El mito contado por la madre era que tuvo un sueño poco antes del nacimiento de Niccoló, en donde el virtuoso violinista
Giuseppe Tartini (Italia, 1692-1770) languidecía tocando su violín mientras el Diablo le enseñaba las últimas técnicas del violín -instrumento siempre asociado al demonio en aquellos tiempos- tal y como el mismo Tartini justificaba su virtuosismo en vida, pero con la diferencia de la madre de Paganini decía que el Diablo no era otro sino Niccoló y que por eso llamó así a su hijo en honor al diabólico maestro de Tartini.
Paganini no soportó mucho la explotación de sus padres y huyó de su casa apenas empezando su pubertad, sufriendo miserias, tocando en prostíbulos y jamás logrando quitarse la aúrea diabólica heredada de su madre.
Luego, Paganini se vió involucrado en un homicidio y fué encarcelado mientras se resolvía el caso.

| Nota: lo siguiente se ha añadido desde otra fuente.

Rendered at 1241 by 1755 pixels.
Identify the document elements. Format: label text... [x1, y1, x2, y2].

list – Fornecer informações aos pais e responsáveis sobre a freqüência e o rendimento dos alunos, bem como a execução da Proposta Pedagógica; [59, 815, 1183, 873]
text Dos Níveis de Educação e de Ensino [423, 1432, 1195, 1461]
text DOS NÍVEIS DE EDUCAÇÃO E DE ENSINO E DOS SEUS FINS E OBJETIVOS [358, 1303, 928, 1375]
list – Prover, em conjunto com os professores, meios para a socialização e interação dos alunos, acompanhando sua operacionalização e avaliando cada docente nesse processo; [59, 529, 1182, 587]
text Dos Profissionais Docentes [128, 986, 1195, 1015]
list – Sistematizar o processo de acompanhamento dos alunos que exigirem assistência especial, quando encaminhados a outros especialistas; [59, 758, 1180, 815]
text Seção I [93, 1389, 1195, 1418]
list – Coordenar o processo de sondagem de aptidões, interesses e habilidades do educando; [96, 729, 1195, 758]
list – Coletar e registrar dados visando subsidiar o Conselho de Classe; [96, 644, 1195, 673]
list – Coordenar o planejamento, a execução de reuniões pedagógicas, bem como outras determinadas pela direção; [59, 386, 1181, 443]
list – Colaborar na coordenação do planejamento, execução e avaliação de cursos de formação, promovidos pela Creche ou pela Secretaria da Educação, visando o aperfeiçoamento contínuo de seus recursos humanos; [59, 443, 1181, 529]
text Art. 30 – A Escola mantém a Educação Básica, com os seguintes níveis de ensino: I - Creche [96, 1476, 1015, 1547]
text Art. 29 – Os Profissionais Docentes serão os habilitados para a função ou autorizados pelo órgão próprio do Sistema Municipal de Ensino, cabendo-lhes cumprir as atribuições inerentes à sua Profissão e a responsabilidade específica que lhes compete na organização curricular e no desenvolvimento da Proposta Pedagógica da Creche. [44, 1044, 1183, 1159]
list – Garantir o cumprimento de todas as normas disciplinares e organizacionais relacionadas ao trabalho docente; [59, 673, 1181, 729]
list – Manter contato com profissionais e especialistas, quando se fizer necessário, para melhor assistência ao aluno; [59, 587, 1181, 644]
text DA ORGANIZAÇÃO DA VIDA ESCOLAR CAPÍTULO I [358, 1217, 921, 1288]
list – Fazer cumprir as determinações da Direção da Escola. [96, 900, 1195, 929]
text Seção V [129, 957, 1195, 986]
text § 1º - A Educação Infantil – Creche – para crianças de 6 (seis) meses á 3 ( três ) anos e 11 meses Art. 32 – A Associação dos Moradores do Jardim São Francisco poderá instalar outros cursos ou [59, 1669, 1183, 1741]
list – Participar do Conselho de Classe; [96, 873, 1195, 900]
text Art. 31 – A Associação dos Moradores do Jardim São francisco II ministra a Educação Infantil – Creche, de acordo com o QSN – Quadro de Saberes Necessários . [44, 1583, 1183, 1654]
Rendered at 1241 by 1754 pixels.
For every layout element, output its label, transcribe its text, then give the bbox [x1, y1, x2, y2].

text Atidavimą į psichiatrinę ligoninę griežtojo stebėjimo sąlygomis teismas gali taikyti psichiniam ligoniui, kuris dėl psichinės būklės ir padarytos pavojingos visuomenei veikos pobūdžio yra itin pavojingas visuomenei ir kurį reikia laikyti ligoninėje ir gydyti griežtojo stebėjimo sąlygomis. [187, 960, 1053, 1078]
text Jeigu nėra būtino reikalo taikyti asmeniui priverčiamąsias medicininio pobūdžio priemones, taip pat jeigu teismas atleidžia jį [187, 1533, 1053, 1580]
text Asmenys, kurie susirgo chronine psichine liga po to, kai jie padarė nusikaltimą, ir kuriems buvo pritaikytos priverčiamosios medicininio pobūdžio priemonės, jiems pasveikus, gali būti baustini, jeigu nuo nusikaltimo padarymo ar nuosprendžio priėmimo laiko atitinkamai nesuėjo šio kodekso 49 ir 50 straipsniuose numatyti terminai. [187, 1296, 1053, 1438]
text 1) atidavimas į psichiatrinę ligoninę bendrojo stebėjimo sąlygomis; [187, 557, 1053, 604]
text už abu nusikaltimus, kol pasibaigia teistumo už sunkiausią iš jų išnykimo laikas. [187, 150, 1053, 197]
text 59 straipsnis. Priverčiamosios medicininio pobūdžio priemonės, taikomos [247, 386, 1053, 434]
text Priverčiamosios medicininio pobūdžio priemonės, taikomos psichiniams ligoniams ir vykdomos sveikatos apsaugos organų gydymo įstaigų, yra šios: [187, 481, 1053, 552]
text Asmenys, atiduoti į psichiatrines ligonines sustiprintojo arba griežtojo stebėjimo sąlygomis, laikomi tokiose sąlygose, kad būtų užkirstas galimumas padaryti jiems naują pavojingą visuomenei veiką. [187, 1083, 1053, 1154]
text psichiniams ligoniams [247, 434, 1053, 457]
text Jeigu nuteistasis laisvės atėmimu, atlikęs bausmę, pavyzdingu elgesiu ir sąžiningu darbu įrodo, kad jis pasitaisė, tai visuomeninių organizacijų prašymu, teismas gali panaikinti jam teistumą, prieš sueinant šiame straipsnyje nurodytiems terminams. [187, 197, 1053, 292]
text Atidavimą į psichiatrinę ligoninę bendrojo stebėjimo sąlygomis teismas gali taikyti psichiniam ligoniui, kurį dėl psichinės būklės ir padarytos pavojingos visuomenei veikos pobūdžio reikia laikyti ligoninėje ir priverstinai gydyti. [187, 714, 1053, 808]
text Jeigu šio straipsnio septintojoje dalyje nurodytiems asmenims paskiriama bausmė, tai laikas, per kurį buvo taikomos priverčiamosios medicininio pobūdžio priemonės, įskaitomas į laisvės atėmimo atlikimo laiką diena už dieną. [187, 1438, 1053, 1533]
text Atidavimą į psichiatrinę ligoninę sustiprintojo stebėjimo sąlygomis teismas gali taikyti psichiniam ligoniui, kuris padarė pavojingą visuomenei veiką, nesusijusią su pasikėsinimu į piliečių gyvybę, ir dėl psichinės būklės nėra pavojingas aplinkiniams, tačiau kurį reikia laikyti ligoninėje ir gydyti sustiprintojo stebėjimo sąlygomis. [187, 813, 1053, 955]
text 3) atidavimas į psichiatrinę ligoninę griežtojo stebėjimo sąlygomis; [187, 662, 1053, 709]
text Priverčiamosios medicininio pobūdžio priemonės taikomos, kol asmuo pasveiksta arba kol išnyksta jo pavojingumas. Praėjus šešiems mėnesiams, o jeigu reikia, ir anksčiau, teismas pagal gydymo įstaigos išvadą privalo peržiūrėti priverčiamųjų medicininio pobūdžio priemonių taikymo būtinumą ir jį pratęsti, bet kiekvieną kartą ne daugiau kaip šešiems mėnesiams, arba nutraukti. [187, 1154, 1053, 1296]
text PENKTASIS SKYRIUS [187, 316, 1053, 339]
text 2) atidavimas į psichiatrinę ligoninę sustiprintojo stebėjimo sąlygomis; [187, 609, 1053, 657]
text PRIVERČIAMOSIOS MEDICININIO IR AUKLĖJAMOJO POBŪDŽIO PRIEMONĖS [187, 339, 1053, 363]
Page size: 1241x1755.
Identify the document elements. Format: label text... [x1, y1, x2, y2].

En las oscuras mazmorras italianas, con su violín desgastado y con las cuerdas rotas, excepto la cuerda de la nota de Sol, Niccoló inventó nuevas técnicas de interpretación; años después, de hecho, daría conciertos en los que rompía todas las cuerdas de su violín hasta quedarse con la de la nota de Sol, terminando sus interpretación virtuosa con el
Aria de la Suite Orquestal No.2 de
Johann Sebastian Bach, haciéndola tan famosa que actualmente se le conoce como
Aria en Sol.
Nuevamente, se le asoció un mito oscuro sobre la enseñanza de Satanás en sus mazmorras y que el propio Paganini mató a un infeliz en una iniciación de magia negra para aprender a tocar el violín y ser famoso.
Lo cierto es que Niccoló salió de la prisión exculpado del homicidio, pero con una pulmonía que lo iría matando lentamente.
En cuanto salió de prisión, Niccoló aprovechó su aúrea diabólica a su favor y la fama le llegó rápidamente:
Niccoló Paganini era ya una leyenda viviente en toda la península italiana y se embarcaría a una larguísima gira europea antes de llegar a Niza a pasar el resto de su días.
Su nómada vida musical empieza en 1797 al recorrer toda la península con la cual se hizo legendario y, tras una breve escala en 1805, el virtuoso violinista tuvo un tórrido romance que le dejó muchas ganancias financiera con una noble mujer florentina quien, al parecer, se trató de la archiduquesa
Maria Anna Elisa Bacciocchi.
De éste amorío,
Niccoló Paganini aprovechó su influencia para ser el Director Musical de Lucca, siendo en éste periodo cuando el violinistas compone varias obras para guitarra y violín sumamente románticas.
Sin embargo, la impaciencia y poca diplomacia del virtuoso violinista sólo lograron traerle demasiadas enemistades y, finalmente, tuvo que renunciar y salir a regañadiente de Italia en 1813.